La CSN réclame une prime de 3 $ l’heure et du matériel de protection pour les employés des salons funéraires, qui offrent un service « dont la société ne peut se passer » et craignent d’être infectés en manipulant les dépouilles de défunts qui étaient porteurs de la COVID-19.

« Il y a un gros stress relié à leur travail actuellement. Comme pour l’ensemble des travailleurs qui sont forcés d’aller travailler parce qu’ils offrent un service essentiel, il y a beaucoup d’enjeux de santé et sécurité », affirme David Bergeron-Cyr, président de la Fédération du commerce de la CSN, qui représente plus de 350 travailleurs dans l’industrie des services funéraires à travers le Québec.

« Menace silencieuse »

Les salons funéraires reçoivent les corps de gens qui sont morts après avoir été déclarés positifs à la COVID-19, mais ils manipulent aussi ceux de gens dont on ignore s’ils étaient porteurs du virus. Les représentants syndicaux parlent d’une « menace silencieuse ».

Certains corps arrivent et sont identifiés en lien avec la COVID-19, mais la crainte des travailleurs, c’est qu’il y en ait beaucoup qui ne le sont pas.

David Bergeron-Cyr, président de la Fédération du commerce de la CSN

Le salaire moyen dans les salons funéraires tourne autour de 20 $ l’heure, mais la centrale syndicale croit qu’en cette période de pandémie, les travailleurs devraient obtenir une prime de risque de 3 $ l’heure. Elle réclame aussi un accès à des masques de protection N95 et veut que des visières soient mises à la disposition du personnel dans les salons.

« On pense que ce serait un minimum pour reconnaître le risque qu’ils prennent. Si des employeurs ont besoin d’aide financière dans ce contexte, le gouvernement pourrait les aider », affirme le président de la fédération.

« Il y a des emplois dans notre société qui malheureusement ne sont pas souvent valorisés et reconnus à leur juste valeur. Et parfois, ça prend de tristes situations comme celle qu’on a en ce moment, pour les mettre en lumière, pour que la société et les employeurs s’intéressent un peu plus à eux », dit-il.

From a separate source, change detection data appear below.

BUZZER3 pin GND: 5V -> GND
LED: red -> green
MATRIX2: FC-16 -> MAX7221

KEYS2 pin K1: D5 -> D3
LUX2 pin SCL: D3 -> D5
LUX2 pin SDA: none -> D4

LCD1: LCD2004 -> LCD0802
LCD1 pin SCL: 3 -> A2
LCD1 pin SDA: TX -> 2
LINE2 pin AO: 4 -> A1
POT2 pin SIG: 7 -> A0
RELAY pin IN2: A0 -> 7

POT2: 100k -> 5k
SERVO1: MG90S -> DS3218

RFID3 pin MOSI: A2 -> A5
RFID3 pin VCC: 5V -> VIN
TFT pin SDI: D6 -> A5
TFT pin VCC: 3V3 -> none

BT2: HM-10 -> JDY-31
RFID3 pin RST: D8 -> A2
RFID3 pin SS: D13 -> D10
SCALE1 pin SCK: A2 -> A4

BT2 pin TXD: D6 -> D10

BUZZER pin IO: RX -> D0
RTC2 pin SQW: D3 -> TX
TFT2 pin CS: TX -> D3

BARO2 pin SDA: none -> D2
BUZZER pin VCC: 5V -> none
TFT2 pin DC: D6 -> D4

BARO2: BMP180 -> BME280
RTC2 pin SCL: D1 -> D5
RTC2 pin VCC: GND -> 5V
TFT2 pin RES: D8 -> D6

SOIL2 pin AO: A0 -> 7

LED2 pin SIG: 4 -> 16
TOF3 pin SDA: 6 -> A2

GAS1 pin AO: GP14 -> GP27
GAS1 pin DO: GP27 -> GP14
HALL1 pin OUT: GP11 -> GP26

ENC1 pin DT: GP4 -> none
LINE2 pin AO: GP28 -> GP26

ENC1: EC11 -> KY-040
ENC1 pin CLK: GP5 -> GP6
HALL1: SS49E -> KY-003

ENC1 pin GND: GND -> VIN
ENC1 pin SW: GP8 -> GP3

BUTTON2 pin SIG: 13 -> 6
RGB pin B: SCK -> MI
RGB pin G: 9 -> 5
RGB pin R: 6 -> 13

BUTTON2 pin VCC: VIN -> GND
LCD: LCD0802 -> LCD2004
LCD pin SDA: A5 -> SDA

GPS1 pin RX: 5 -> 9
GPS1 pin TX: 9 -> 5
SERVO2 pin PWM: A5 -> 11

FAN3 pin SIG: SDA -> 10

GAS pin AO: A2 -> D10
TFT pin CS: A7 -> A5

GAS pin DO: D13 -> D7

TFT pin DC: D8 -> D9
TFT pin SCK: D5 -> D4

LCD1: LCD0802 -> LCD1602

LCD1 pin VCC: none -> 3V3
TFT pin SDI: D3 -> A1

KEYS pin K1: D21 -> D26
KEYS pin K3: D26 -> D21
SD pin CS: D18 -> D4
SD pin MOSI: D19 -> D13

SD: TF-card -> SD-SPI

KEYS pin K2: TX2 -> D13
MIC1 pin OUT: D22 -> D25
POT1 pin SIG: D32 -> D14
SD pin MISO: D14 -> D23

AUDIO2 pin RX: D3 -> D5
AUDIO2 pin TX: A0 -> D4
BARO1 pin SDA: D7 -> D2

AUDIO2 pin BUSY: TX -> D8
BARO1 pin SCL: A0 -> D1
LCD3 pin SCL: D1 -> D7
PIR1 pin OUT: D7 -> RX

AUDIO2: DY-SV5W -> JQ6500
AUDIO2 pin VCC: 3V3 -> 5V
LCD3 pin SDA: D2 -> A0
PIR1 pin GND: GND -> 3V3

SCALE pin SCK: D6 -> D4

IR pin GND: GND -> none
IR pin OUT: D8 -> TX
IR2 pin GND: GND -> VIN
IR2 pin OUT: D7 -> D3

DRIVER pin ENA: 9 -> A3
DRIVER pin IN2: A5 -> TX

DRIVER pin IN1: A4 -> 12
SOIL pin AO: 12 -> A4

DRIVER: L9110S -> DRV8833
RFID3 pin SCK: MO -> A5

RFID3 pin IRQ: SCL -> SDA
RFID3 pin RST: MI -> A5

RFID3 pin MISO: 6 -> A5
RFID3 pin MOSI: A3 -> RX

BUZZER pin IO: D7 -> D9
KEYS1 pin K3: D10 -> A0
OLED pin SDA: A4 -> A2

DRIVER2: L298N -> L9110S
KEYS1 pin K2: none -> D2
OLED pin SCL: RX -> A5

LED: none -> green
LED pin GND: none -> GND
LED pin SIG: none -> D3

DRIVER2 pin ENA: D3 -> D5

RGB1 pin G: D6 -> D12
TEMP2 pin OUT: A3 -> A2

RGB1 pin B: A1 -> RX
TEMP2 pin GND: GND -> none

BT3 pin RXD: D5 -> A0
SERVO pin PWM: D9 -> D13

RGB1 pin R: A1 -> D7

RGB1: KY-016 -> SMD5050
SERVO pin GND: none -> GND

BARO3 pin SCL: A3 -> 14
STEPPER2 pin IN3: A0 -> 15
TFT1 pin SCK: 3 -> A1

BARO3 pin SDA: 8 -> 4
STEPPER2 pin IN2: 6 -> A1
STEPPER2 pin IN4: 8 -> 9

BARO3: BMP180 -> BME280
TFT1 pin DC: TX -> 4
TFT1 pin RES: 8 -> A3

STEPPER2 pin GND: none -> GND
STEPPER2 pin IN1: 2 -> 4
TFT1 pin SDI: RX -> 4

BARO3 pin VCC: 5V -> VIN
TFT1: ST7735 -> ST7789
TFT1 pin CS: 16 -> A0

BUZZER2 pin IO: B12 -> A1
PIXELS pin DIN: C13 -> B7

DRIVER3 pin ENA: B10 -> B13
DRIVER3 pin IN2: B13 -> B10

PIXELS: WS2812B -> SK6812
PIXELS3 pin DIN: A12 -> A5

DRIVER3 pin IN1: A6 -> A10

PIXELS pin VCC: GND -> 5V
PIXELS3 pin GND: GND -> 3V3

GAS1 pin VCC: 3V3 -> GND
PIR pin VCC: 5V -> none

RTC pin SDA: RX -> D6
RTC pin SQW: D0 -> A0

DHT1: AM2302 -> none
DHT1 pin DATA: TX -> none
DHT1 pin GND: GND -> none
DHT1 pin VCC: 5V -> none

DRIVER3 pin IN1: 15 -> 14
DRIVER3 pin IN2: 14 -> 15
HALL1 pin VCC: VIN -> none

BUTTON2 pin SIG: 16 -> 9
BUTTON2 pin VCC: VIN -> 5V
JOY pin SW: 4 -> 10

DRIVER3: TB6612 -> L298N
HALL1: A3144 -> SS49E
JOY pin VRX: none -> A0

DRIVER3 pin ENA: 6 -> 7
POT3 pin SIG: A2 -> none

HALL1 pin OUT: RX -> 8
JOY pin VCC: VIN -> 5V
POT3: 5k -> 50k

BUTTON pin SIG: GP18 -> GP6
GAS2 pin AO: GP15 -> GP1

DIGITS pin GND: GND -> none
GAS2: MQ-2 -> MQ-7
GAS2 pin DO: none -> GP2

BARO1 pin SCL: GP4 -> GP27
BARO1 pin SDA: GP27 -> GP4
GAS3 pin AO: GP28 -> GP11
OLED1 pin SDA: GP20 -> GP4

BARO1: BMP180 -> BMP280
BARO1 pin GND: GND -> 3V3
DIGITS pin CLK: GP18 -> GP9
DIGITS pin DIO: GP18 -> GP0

Une version précédente de cet article indiquait erronément que les responsables de salons funéraires peuvent demander des tests post-mortem pour confirmer le diagnostic de COVID-19. Ces tests demeurent la prérogative de la direction de la santé publique. Les salons funéraires peuvent cependant prendre en charge depuis le début avril des dépouilles de personnes décédées de la COVID-19 sans avoir à attendre l’autorisation de la santé publique.